Student laughing while trying to flip an object onto a sterile mat during Upward Bound demonstration.
Students from Oroville and Tonasket, Washington, visited the WSU College of Nursing as part of the Upward Bound program. Photo by Sarah Schaub. 

Nursing student Jasmine Sharifi demonstrated how to peel open a sterile pack of swabs and flip them forward onto a mat.

“You’re trying to flip them into your sterile field without crossing over it,” she explained, adding, “the first time I did it they flew across the sterile field and hit my partner.” 

About 10 students from Oroville Middle-High School and Tonasket High School practiced the flipping technique with various objects, then worked with IVs – using golf tees instead of needles – during a visit to the WSU College of Nursing Tuesday.

The group is part of Washington State University’s longstanding commitment to Upward Bound, a federal program to help first-generation and low-income high school students get into college.

The group of freshmen, sophomores and juniors from Okanogan County visited the WSU College of Pharmacy last fall, said Kelsey Hughes, academic coordinator at Oroville Middle-High School. “We take the students to different schools and universities to give them an idea of what’s available,” she said. Upward Bound also helps students with college and financial aid applications, tutoring, and SAT and ACT test prep.

Students holding IV bags.
WSU College of Nursing student Shelby Garman shows high school students in the Upward Bound program how IVs work. Photo by Sarah Schaub. 
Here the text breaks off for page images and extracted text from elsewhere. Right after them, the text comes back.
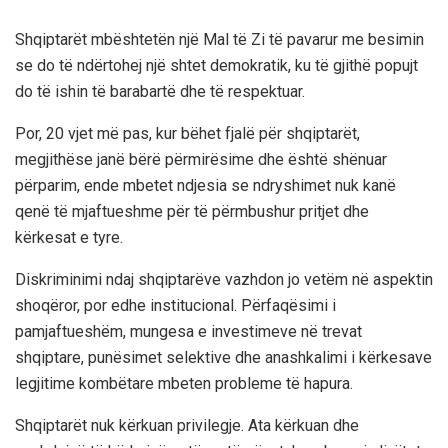
Shqiptarët mbështetën një Mal të Zi të pavarur me besimin
se do të ndërtohej një shtet demokratik, ku të gjithë popujt
do të ishin të barabartë dhe të respektuar.
Por, 20 vjet më pas, kur bëhet fjalë për shqiptarët,
megjithëse janë bërë përmirësime dhe është shënuar
përparim, ende mbetet ndjesia se ndryshimet nuk kanë
qenë të mjaftueshme për të përmbushur pritjet dhe
kërkesat e tyre.
Diskriminimi ndaj shqiptarëve vazhdon jo vetëm në aspektin
shoqëror, por edhe institucional. Përfaqësimi i
pamjaftueshëm, mungesa e investimeve në trevat
shqiptare, punësimet selektive dhe anashkalimi i kërkesave
legjitime kombëtare mbeten probleme të hapura.
Shqiptarët nuk kërkuan privilegje.
Ata kërkuan dhe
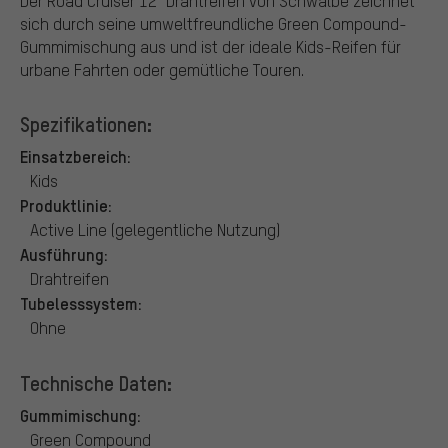
Der Road Cruiser 12" Drahtreifen von Schwalbe zeichnet
sich durch seine umweltfreundliche Green Compound-
Gummimischung aus und ist der ideale Kids-Reifen für
urbane Fahrten oder gemütliche Touren.
Spezifikationen:
Einsatzbereich:
Kids
Produktlinie:
Active Line (gelegentliche Nutzung)
Ausführung:
Drahtreifen
Tubelesssystem:
Ohne
Technische Daten:
Gummimischung:
Green Compound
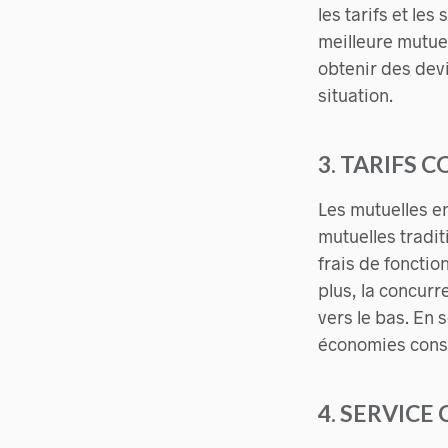
les tarifs et le
meilleure mutue
obtenir des dev
situation.
3. TARIFS 
Les mutuelles en
mutuelles tradit
frais de fonctio
plus, la concurr
vers le bas. En 
économies consé
4. SERVICE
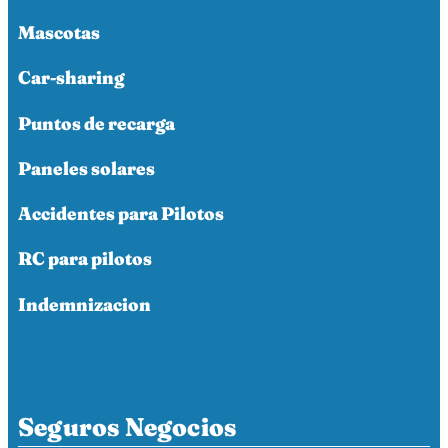
Mascotas
Car-sharing
Puntos de recarga
Paneles solares
Accidentes para Pilotos
RC para pilotos
Indemnizacion
Seguros Negocios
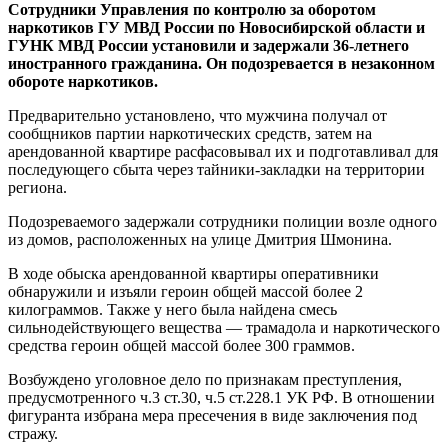
Сотрудники Управления по контролю за оборотом
наркотиков ГУ МВД России по Новосибирской области и
ГУНК МВД России установили и задержали 36-летнего
иностранного гражданина. Он подозревается в незаконном
обороте наркотиков.
Предварительно установлено, что мужчина получал от
сообщников партии наркотических средств, затем на
арендованной квартире расфасовывал их и подготавливал для
последующего сбыта через тайники-закладки на территории
региона.
Подозреваемого задержали сотрудники полиции возле одного
из домов, расположенных на улице Дмитрия Шмонина.
В ходе обыска арендованной квартиры оперативники
обнаружили и изъяли героин общей массой более 2
килограммов. Также у него была найдена смесь
сильнодействующего вещества — трамадола и наркотического
средства героин общей массой более 300 граммов.
Возбуждено уголовное дело по признакам преступления,
предусмотренного ч.3 ст.30, ч.5 ст.228.1 УК РФ. В отношении
фигуранта избрана мера пресечения в виде заключения под
стражу.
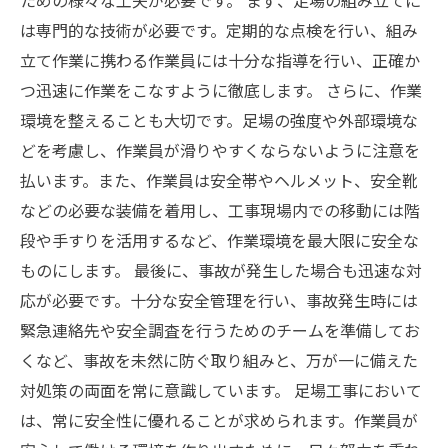
ための様々な工夫が必要です。 まず、足場の組み立てに
は専門的な技術が必要です。定期的な点検を行い、組み
立て作業に携わる作業員には十分な指導を行い、正確か
つ迅速に作業をこなすように徹底します。 さらに、作業
環境を整えることも大切です。足場の強度や外部環境な
どを考慮し、作業員が滑りやすくならないように注意を
払います。また、作業員は安全帯やヘルメット、安全靴
などの必要な装備を着用し、工事現場内での移動には階
段や手すりを活用するなど、作業環境を最大限に安全な
ものにします。 最後に、事故が発生した場合も迅速な対
応が必要です。十分な安全管理を行い、事故発生時には
緊急連絡先や安全調査を行うためのチームを準備してお
くなど、事故を未然に防ぐ取り組みと、万が一に備えた
対処策の両面を常に意識しています。 足場工事において
は、常に安全性に優れることが求められます。作業員が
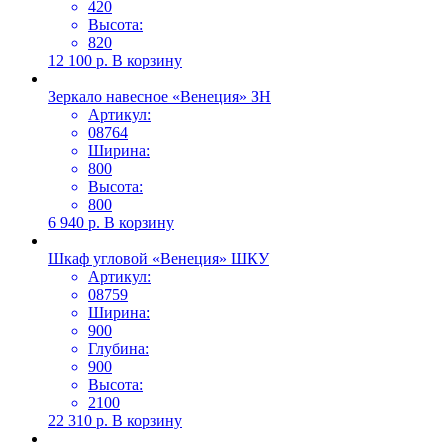
420
Высота:
820
12 100
р.
В корзину
Зеркало навесное «Венеция» ЗН
Артикул:
08764
Ширина:
800
Высота:
800
6 940
р.
В корзину
Шкаф угловой «Венеция» ШКУ
Артикул:
08759
Ширина:
900
Глубина:
900
Высота:
2100
22 310
р.
В корзину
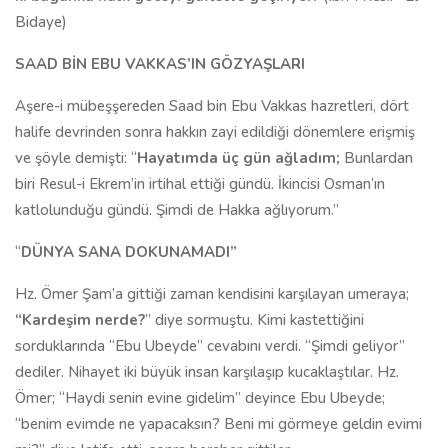
Bidaye)
SAAD BİN EBU VAKKAS’IN GÖZYAŞLARI
Aşere-i mübeşşereden Saad bin Ebu Vakkas hazretleri, dört
halife devrinden sonra hakkın zayi edildiği dönemlere erişmiş
ve şöyle demişti: “
Hayatımda üç gün ağladım;
Bunlardan
biri Resul-i Ekrem’in irtihal ettiği gündü. İkincisi Osman’ın
katlolunduğu gündü. Şimdi de Hakka ağlıyorum.”
“
DÜNYA SANA DOKUNAMADI”
Hz. Ömer Şam’a gittiği zaman kendisini karşılayan umeraya;
“Kardeşim nerde?
” diye sormuştu. Kimi kastettiğini
sorduklarında “Ebu Ubeyde” cevabını verdi. “Şimdi geliyor”
dediler. Nihayet iki büyük insan karşılaşıp kucaklaştılar. Hz.
Ömer; “Haydi senin evine gidelim” deyince Ebu Ubeyde;
“benim evimde ne yapacaksın? Beni mi görmeye geldin evimi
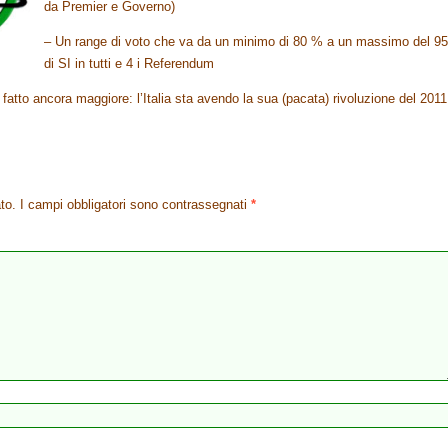
da Premier e Governo)
– Un range di voto che va da un minimo di 80 % a un massimo del 9
di SI in tutti e 4 i Referendum
 fatto ancora maggiore: l’Italia sta avendo la sua (pacata) rivoluzione del 2011
to.
I campi obbligatori sono contrassegnati
*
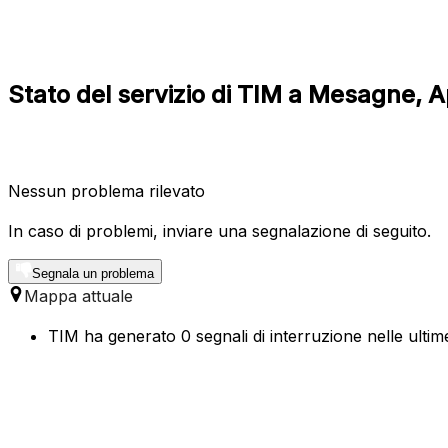
Stato del servizio di TIM a Mesagne, A
Nessun problema rilevato
In caso di problemi, inviare una segnalazione di seguito.
Segnala un problema
Mappa attuale
TIM ha generato 0 segnali di interruzione nelle ultim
Kathleen Parker, of the U.S. Department of Agriculture in Pullman, said the office has been involved with Upward Bound for 14 years, and has helped 115 students in that time. Only 10 of those kids didn’t finish high school, she said; one student from the first group went on to earn a Ph.D.

“Rural America needs more of this,” Parker said of the students’ interest in health sciences. “We’re trying to get young people excited about science, and the only way you can do that is to get them young, get them to touch and to see.”